John Lilly, Mozilla's COO, spotted something that I hadn't noticed about Steve Jobs Worldwide Developers Conference (WWDC) keynote the other day.
They say that a picture is worth a thousand words, so here's two thousand words worth of images for you:
Notice how Steve seems to be indicating that Safari will wipe out the competition and leave only IE and Safari in the running.
Some of you will probably be thinking that this is some kind of oversight or or mistake by Apple. Lilly doesn't think so:
But make no mistake: this wasn’t a careless presentation, or an accidental omission of all the other browsers out there, or even a crummy marketing trick. Lots of words describe Steve & his Stevenotes, but “careless” and “accidental” do not. This is, essentially, the way they’re thinking about the problem, and shows the users they want to pick up.
This is just another example of Steve Jobs being once again blinded by his own reality distortion field. It also goes to prove that those that say that Safari 3 for Windows is merely aimed at developers are totally wrong - where the heck would Jobs find so many iPhone developers? Not on this planet for sure.
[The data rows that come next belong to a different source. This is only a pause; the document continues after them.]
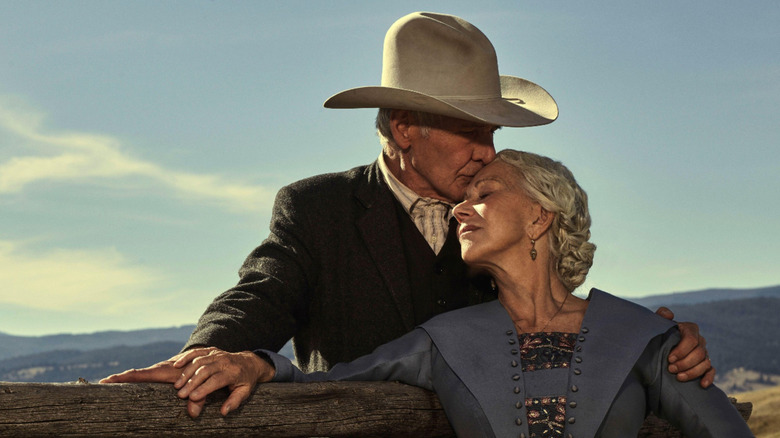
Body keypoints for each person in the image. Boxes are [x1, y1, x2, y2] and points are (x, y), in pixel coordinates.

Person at [101, 12, 714, 419]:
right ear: (404, 127)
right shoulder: (317, 209)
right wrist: (214, 354)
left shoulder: (498, 219)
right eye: (471, 130)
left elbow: (558, 314)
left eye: (492, 133)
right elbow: (259, 298)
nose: (487, 152)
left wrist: (659, 340)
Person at [174, 150, 751, 437]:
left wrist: (675, 337)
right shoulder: (443, 341)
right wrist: (246, 360)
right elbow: (323, 377)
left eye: (486, 193)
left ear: (539, 219)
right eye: (463, 196)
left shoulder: (643, 336)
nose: (459, 207)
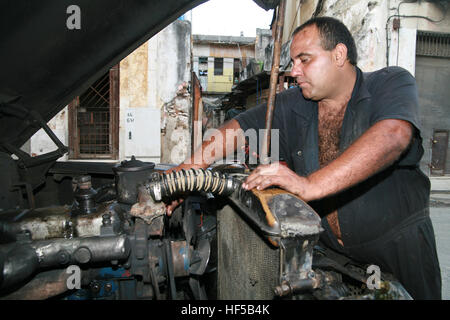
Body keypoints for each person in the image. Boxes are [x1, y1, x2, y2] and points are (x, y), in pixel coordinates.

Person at [167, 17, 441, 299]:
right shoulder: (294, 104)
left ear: (339, 54)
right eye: (293, 61)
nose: (294, 70)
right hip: (332, 259)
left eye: (304, 60)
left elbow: (393, 136)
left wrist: (308, 185)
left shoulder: (390, 83)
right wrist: (187, 171)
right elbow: (237, 130)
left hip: (399, 254)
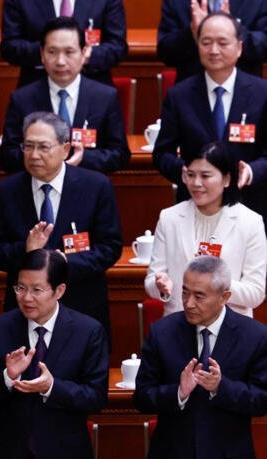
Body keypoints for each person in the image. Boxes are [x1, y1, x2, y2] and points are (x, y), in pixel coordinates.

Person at [0, 250, 107, 459]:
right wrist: (7, 378)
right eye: (20, 288)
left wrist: (52, 387)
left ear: (59, 290)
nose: (26, 298)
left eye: (37, 290)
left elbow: (96, 397)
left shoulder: (88, 331)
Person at [0, 111, 123, 338]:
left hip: (83, 306)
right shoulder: (4, 192)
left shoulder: (96, 187)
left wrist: (65, 263)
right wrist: (26, 250)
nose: (34, 155)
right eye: (28, 146)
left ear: (65, 149)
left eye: (43, 147)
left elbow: (110, 248)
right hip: (25, 314)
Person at [135, 255, 267, 459]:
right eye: (185, 292)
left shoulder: (254, 336)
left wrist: (220, 387)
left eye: (199, 296)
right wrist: (178, 393)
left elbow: (261, 400)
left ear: (225, 297)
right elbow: (142, 397)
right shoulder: (162, 332)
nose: (188, 303)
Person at [153, 12, 267, 219]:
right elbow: (162, 154)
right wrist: (189, 173)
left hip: (251, 206)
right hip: (194, 207)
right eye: (206, 42)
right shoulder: (179, 95)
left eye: (223, 43)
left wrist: (251, 171)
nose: (214, 50)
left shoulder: (262, 93)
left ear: (239, 47)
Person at [146, 141, 266, 317]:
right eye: (191, 175)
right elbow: (151, 281)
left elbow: (255, 294)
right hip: (180, 323)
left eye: (205, 176)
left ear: (226, 179)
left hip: (230, 327)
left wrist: (216, 282)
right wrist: (160, 286)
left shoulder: (250, 222)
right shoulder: (169, 218)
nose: (196, 183)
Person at [0, 17, 130, 175]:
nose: (60, 61)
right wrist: (42, 157)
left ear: (83, 53)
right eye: (52, 52)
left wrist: (83, 158)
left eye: (69, 52)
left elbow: (120, 154)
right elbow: (7, 156)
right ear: (42, 54)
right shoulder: (22, 98)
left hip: (87, 185)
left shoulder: (105, 96)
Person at [0, 0, 128, 87]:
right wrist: (48, 52)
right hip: (36, 90)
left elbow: (118, 46)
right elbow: (9, 47)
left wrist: (87, 55)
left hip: (93, 91)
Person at [158, 0, 267, 82]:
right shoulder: (176, 2)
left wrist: (232, 30)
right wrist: (191, 32)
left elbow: (264, 45)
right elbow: (165, 53)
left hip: (247, 94)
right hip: (192, 96)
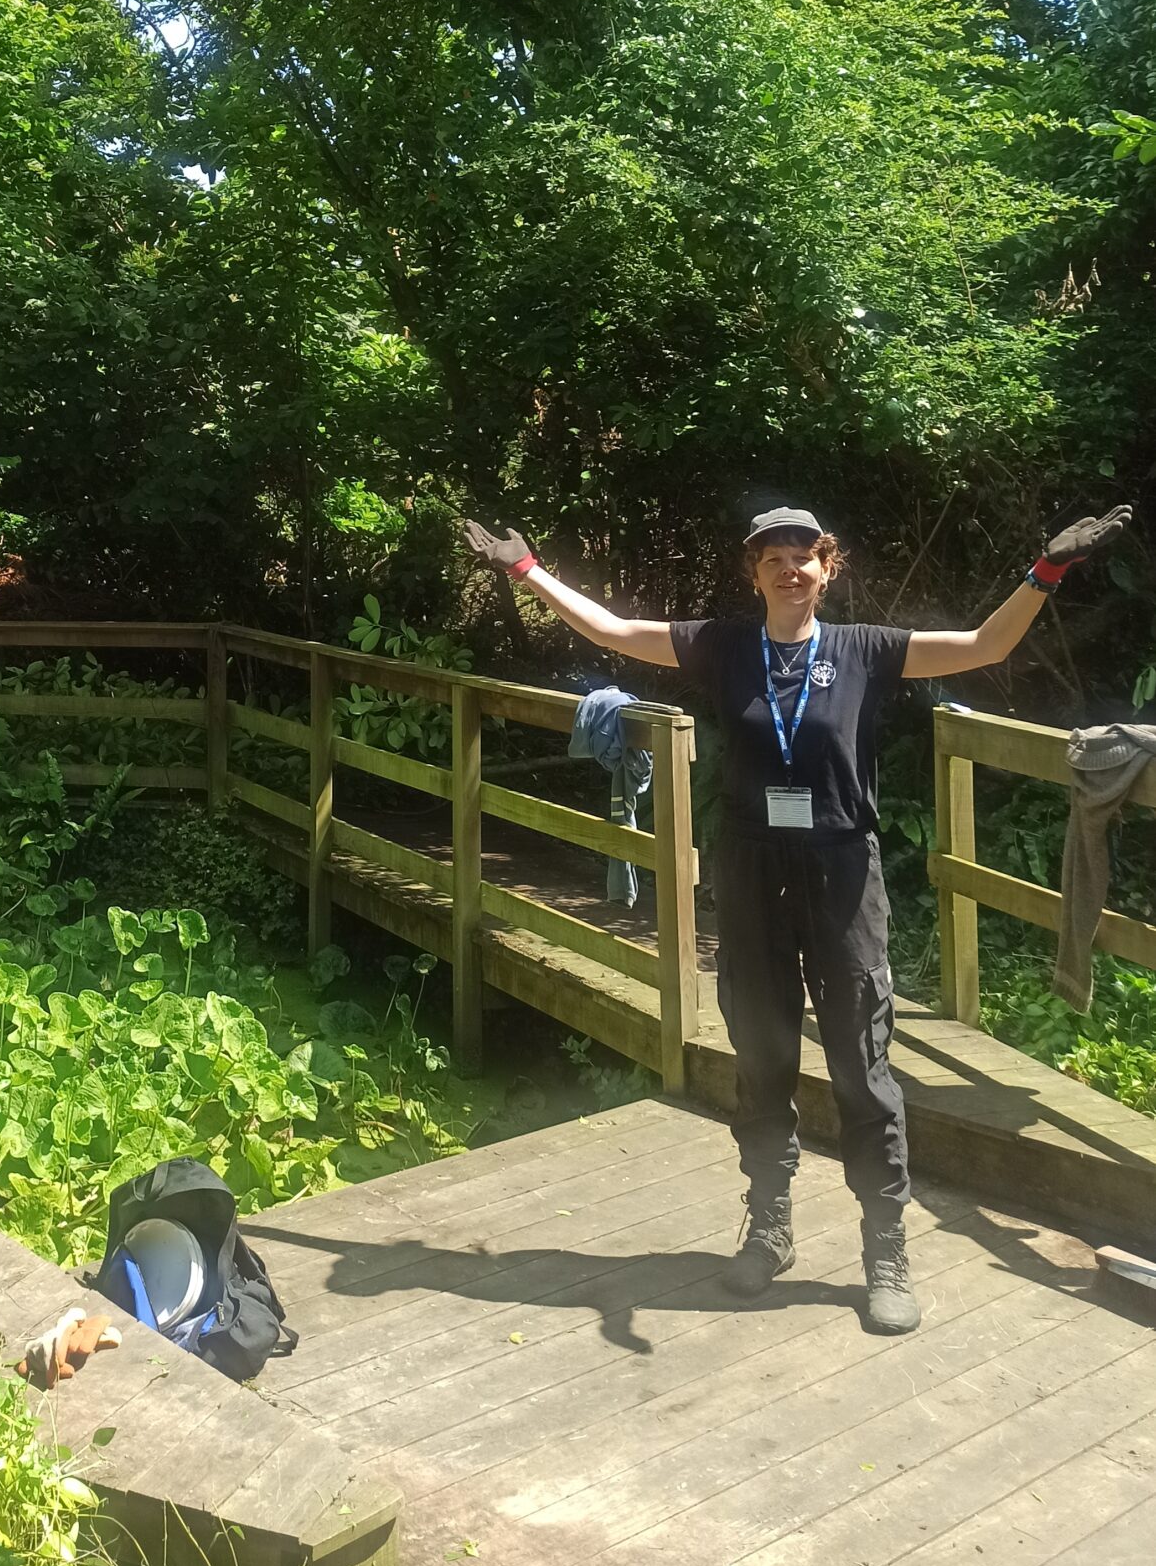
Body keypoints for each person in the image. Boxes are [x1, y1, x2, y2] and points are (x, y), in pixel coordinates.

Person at [463, 501, 1133, 1336]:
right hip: (752, 874)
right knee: (763, 1054)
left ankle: (885, 1250)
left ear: (827, 568)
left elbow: (984, 646)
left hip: (841, 873)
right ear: (754, 574)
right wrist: (527, 570)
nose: (789, 568)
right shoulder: (724, 646)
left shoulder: (864, 650)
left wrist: (1048, 569)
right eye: (771, 556)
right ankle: (770, 1228)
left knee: (861, 1065)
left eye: (802, 555)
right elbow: (614, 631)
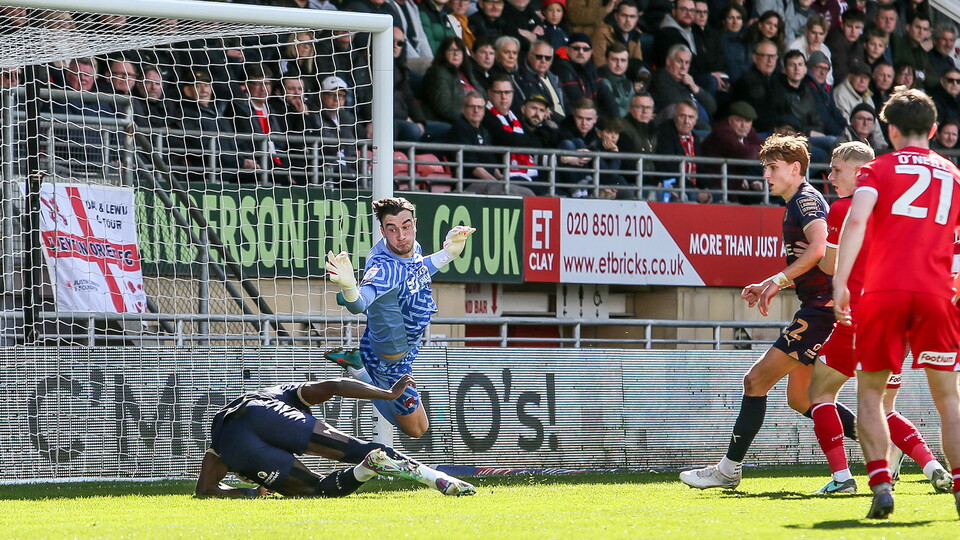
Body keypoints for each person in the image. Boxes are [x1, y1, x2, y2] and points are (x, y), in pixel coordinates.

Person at [680, 134, 856, 490]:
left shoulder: (805, 202)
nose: (767, 175)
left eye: (773, 168)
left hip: (821, 312)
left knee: (755, 381)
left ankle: (728, 469)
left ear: (795, 169)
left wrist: (777, 279)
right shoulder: (800, 202)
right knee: (799, 399)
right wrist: (771, 284)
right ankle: (887, 442)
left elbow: (821, 251)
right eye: (765, 168)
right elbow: (813, 264)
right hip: (820, 307)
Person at [832, 87, 960, 519]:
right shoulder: (953, 174)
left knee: (869, 393)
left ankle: (881, 485)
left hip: (883, 293)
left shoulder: (876, 169)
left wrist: (841, 281)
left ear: (889, 129)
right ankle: (959, 488)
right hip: (937, 292)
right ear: (935, 130)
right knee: (949, 399)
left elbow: (856, 220)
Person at [806, 141, 951, 495]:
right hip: (902, 315)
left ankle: (843, 479)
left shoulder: (843, 208)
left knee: (820, 394)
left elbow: (828, 264)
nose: (830, 177)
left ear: (860, 172)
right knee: (886, 405)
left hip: (858, 314)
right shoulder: (899, 210)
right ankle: (933, 466)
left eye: (837, 170)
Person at [325, 197, 476, 439]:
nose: (401, 235)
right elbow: (360, 303)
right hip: (392, 357)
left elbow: (417, 269)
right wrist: (349, 289)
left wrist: (448, 254)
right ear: (382, 230)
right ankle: (359, 369)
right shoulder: (383, 267)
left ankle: (359, 363)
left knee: (416, 421)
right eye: (392, 229)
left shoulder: (410, 249)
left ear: (415, 224)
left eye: (406, 226)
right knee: (416, 429)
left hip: (400, 342)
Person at [195, 376, 476, 498]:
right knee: (357, 448)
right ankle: (432, 476)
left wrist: (251, 493)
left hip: (235, 443)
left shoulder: (218, 440)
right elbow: (335, 385)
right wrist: (387, 394)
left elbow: (206, 489)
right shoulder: (283, 394)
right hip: (262, 411)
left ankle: (366, 470)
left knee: (319, 491)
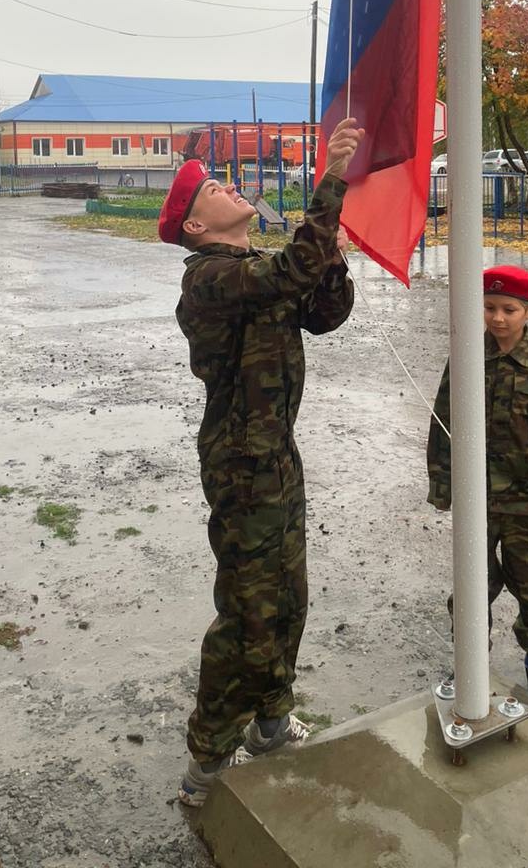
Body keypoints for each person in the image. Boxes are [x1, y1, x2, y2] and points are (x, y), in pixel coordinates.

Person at [158, 117, 363, 807]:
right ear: (194, 226)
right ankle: (207, 760)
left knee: (289, 599)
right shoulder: (210, 279)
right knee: (249, 610)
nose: (229, 183)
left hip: (275, 453)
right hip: (241, 461)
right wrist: (331, 179)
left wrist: (331, 253)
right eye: (212, 186)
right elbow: (291, 271)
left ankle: (271, 722)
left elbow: (325, 310)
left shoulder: (255, 270)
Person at [426, 264, 528, 708]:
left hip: (527, 498)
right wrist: (442, 485)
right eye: (490, 307)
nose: (498, 318)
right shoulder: (466, 354)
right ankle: (470, 663)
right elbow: (443, 422)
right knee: (472, 582)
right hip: (476, 497)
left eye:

I've been using Safari 3 for Windows on and off since the beta was released the other day and apart from the pimped-up inline find and a few other nuggets, there's nothing that makes Safari 3 stand out. In fact, from the critical perspective of stability, Safari 3 is by far the worst browser I've ever used. Crashes and lockups are common for me on both Vista and XP. The only reason that we'll be seeing people using Safari 3 will be because it comes from Apple, and there aren't many of those running Windows. There's no way that Safari is going to erode Firefox's market share - at least not unless the guys at Cupertino fire up the photocopiers and add features like add-ons to Safari 3. 100 million users? No way.
But there you have it folks. Steve Jobs wants to kill off Firefox (and Opera) and re-instate a new two-browser regime.